Vendu 121 millions de dollars chez Christie’s New York le 19 novembre, le tableau L’Empire des Lumières (1954) de René Magritte devient à cette occasion l’œuvre la plus chère du peintre surréaliste. Ce disque historique nous invite à s’arrêter sur cette toile énigmatique, qui a notamment inspiré l’affiche du film L’Exorciste (1973).
Un tableau de Magritte bat des records aux enchères
L’image est reconnaissable entre des milliers. Dans une rue plongée dans l’obscurité, un homme se tient dos à lui, valise à la main, face à l’entrée d’une maison d’où émane un faisceau de lumière qui complète celui émis par le réverbère à sa gauche. Les mots «L’Exorciste” apparaissent en violet au-dessus de cette photo en noir et blanc de 1973, choisie comme affiche de l’un des plus grands films d’horreur de l’histoire. Si des millions de spectateurs se sont précipités à l’époque pour découvrir l’effrayant long métrage de William Friedkin, peu savent que ce plan culte, où l’exorciste apparaît devant la maison de la petite fille possédée par le diable, a été inspiré en réalité par l’un des peintres les plus célèbres. du 20ème siècle, René Magritteet sa peinture énigmatique L’Empire des Lumières.
Sous le marteau de Christie’s New York mardi 19 novembre dernier, une des versions de cette œuvre peinte en 1954 a été vendue 121 millions de dollars (plus de 114,6 millions d’euros). Une somme colossale qui marque deux records de ventes : l’un pour l’artiste belge, qui franchit à cette occasion le seuil symbolique des 100 millions de dollars, et l’autre pour un artiste surréaliste, en pleine année du centenaire du grand mouvement qui a marqué la première moitié du 20ème siècle. Il faut dire que L’Empire des Lumières a déjà prouvé son succès : en 2022, une version plus petite du tableau, datée de 1961, a été vendue 79 m$ à la maison Sotheby’s Londres, dépassant largement son estimation.

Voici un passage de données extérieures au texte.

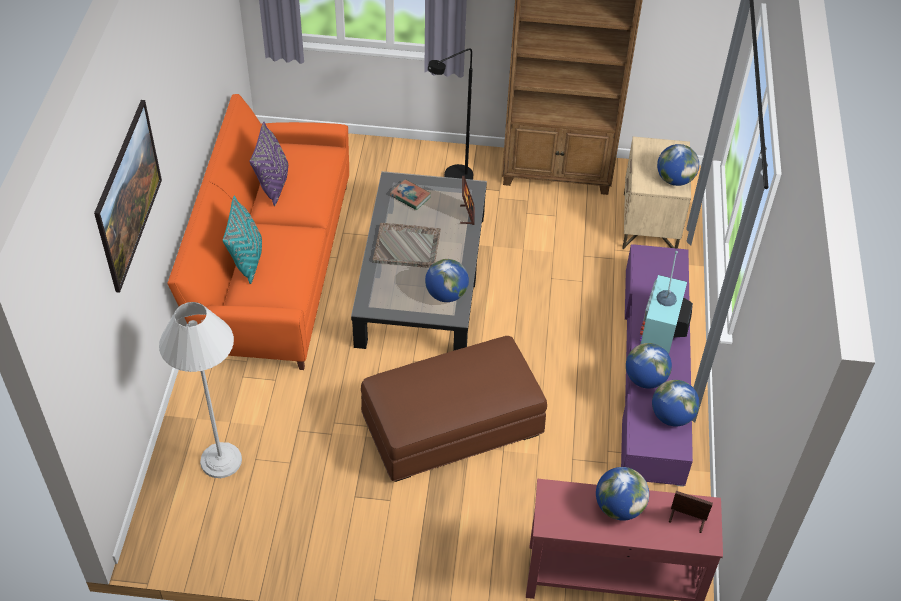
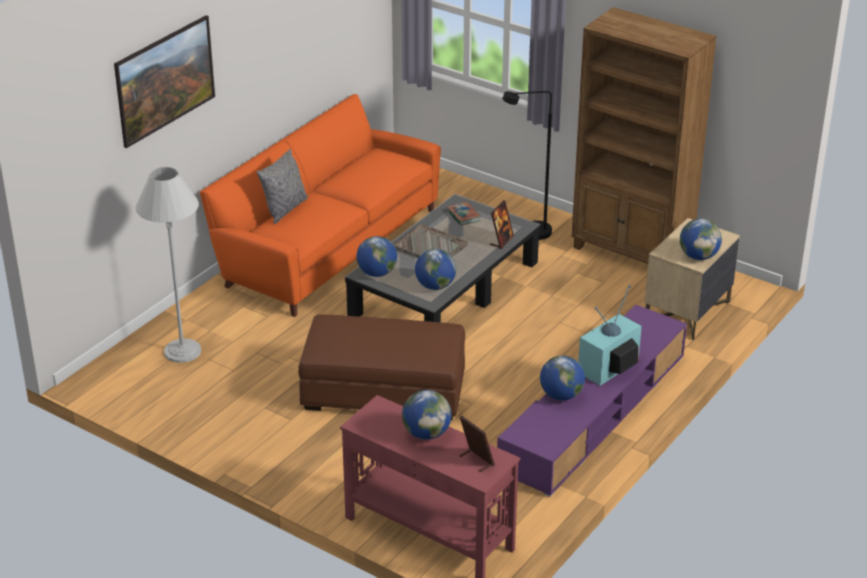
camera: 30 degrees right, 15 degrees down
turquoise pillow [223,195,262,284] -> grey pillow [257,148,308,224]
purple pillow [249,122,288,206] -> none
globe [652,380,699,426] -> globe moved to [356,236,397,277]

L’Empire des Lumièresl’œuvre qui a inspiré L’Exorciste
Et L’Empire des Lumières de 1961 a acquis une telle valeur, c’est d’abord à cause de son sujet. Une rue résidentielle apparaît frontalement entre chien et loup : là où le ciel bleu clair et nuageux annonce, au-dessus, une scène captée en plein jour, l’obscurité de la rue et les arbres, dont on ne distingue que les contours des feuillages, évoquent plutôt le crépuscule d’un paysage derrière lequel le soleil s’est déjà couché.
Bien qu’aucun être vivant ne soit visible sur cette toile, la lumière orange illuminant les fenêtres de la maison centrale évoque la présence de ses habitants, tandis que le réverbère allumé crée une atmosphère surprenante, voire angoissante. Ici, l’inquiétante étrangeté à laquelle nous a habitué le grand représentant du surréalisme pictural réside dans cette ambiguïté temporelle et narrative, qui crée un grand mystère.

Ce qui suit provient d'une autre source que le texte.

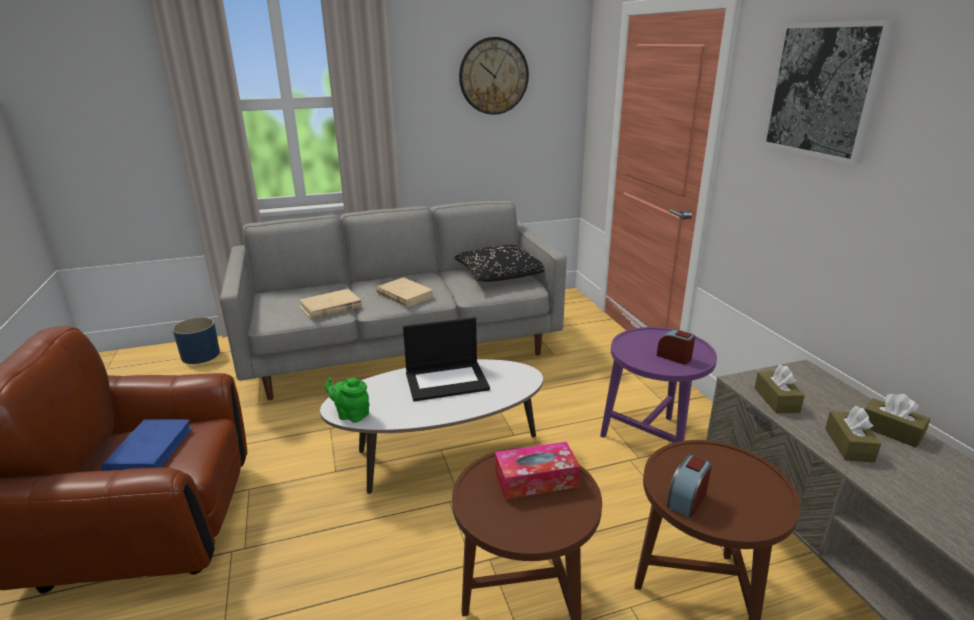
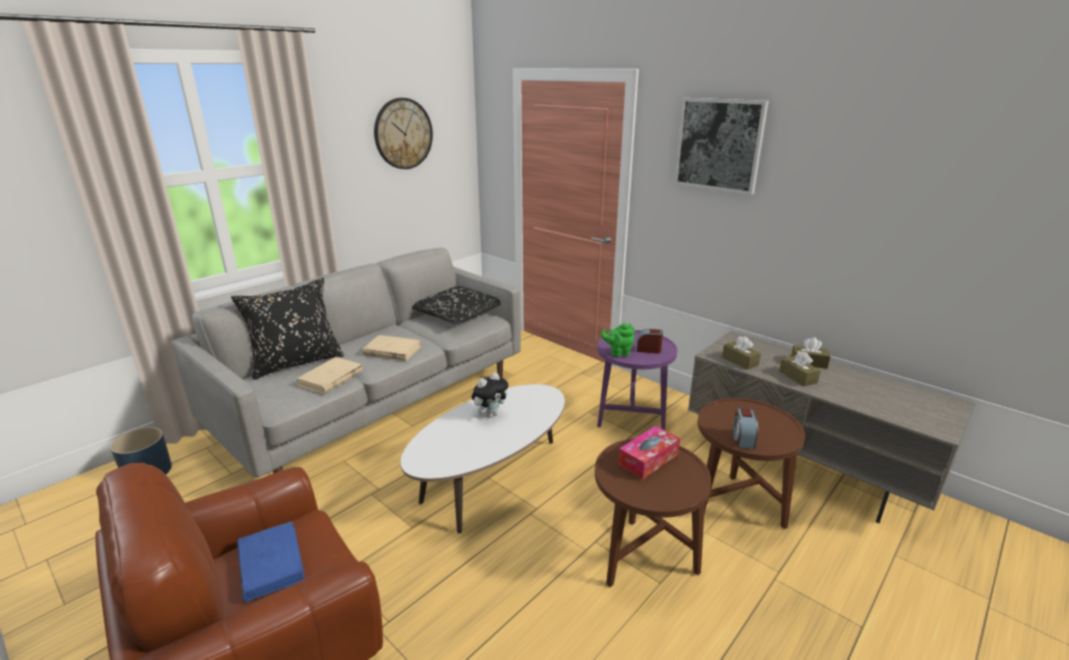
camera: 30 degrees left, 0 degrees up
green teapot [325,378,370,423] -> green teapot moved to [601,323,635,357]
laptop [403,317,490,401] -> plush toy [472,372,508,418]
none -> black pillow [231,278,344,380]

Une série devenue une véritable obsession pour Magritte
Considérée aujourd’hui comme l’un des tableaux les plus importants du peintre belge, l’œuvre est aussi le tableau le plus répété de l’artiste, comme l’a confirmé le président de l’Association Fondation Magritte Charly Herscovici à Échos en 2017. Comme Claude Monet devant lui, ouAndy Warhol après lui, l’artiste a fait L’Empire des Lumières une série d’huiles sur toile dont dix-sept versions existent : la première date de 1948 et la dernière, inachevée, de 1967, année du décès de l’artiste. Une de ses versions est actuellement exposée dans « Surréalisme », l’exposition-événement consacrée au mouvement à Centre Pompidou.

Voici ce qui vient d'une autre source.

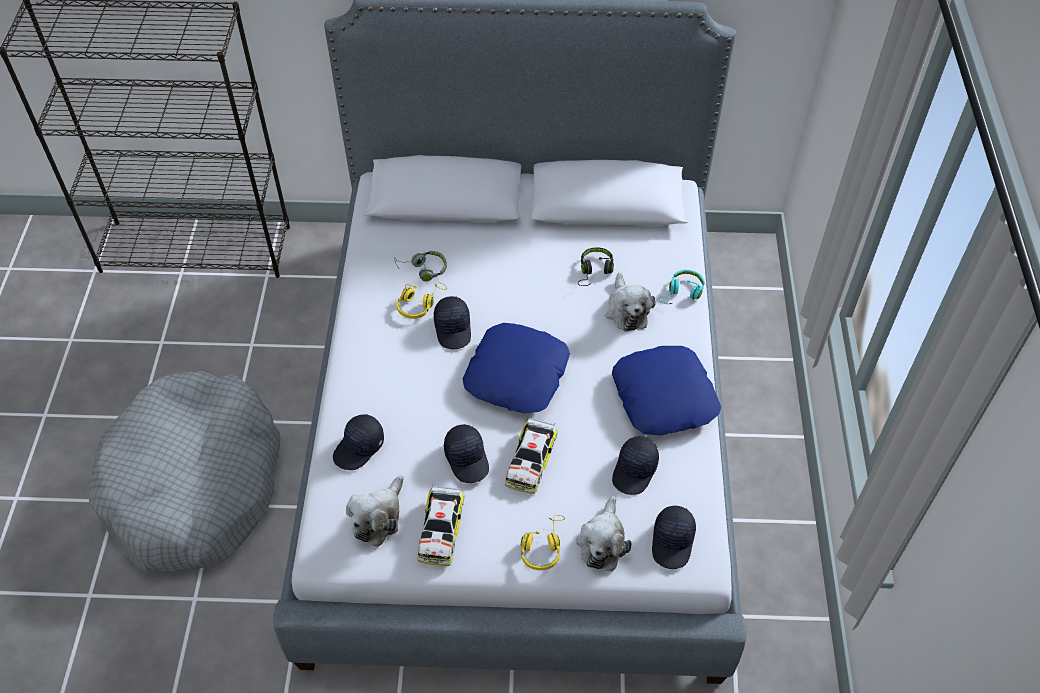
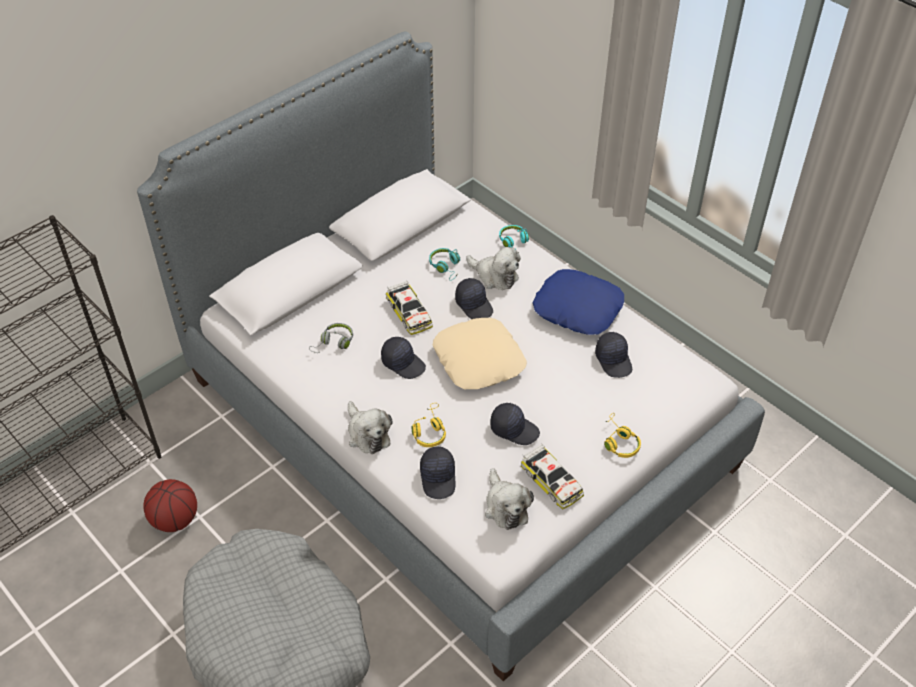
camera: 45 degrees left, 5 degrees down
yellow headphones [397,282,447,319] -> yellow headphones moved to [412,403,446,447]
blue pillow [463,323,570,413] -> beige pillow [433,318,527,389]
toy car [505,418,558,494] -> toy car moved to [386,280,433,335]
plush toy [576,496,632,571] -> plush toy moved to [348,401,393,454]
black headphones [578,248,614,286] -> turquoise headphones [429,248,460,281]
black cap [652,506,696,569] -> black cap moved to [455,278,493,319]
none -> basketball [143,479,197,532]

Alors que sur la version de L’Empire des Lumières mise en vente par Sotheby’s en 2022, deux fenêtres de droite du premier étage de la maison sont éclairées, ce sont les deux de gauche qu’on voit éclairées sur celle de 1954. Le cadrage plus large de cette dernière permet également pour révéler au premier plan un élément fondamental : un cours d’eau le long du trottoir, dans lequel se reflète la lumière du réverbère. C’est précisément dans ce tableau particulier de la série que René Magritte l’a représenté pour la première fois.
Les chefs-d’œuvre de la collection Mica Ertegun, de David Hockney à Joan Miró
Record d’enchères pour l’année 2024, le tableau Magritte vendu par Christie’s est issu de l’impressionnante collection du designer, décorateur d’intérieur et philanthrope Mica Ertegünqui contient de nombreux chefs-d’œuvre signés David HockneyPeter Schlesinger ou plus Joan Miró. Décédé en 2023, à l’âge de 97 ans, l’Américain fut en effet l’un des premiers grands collectionneurs d’artistes surréalistes, contribuant à les rendre légendaires.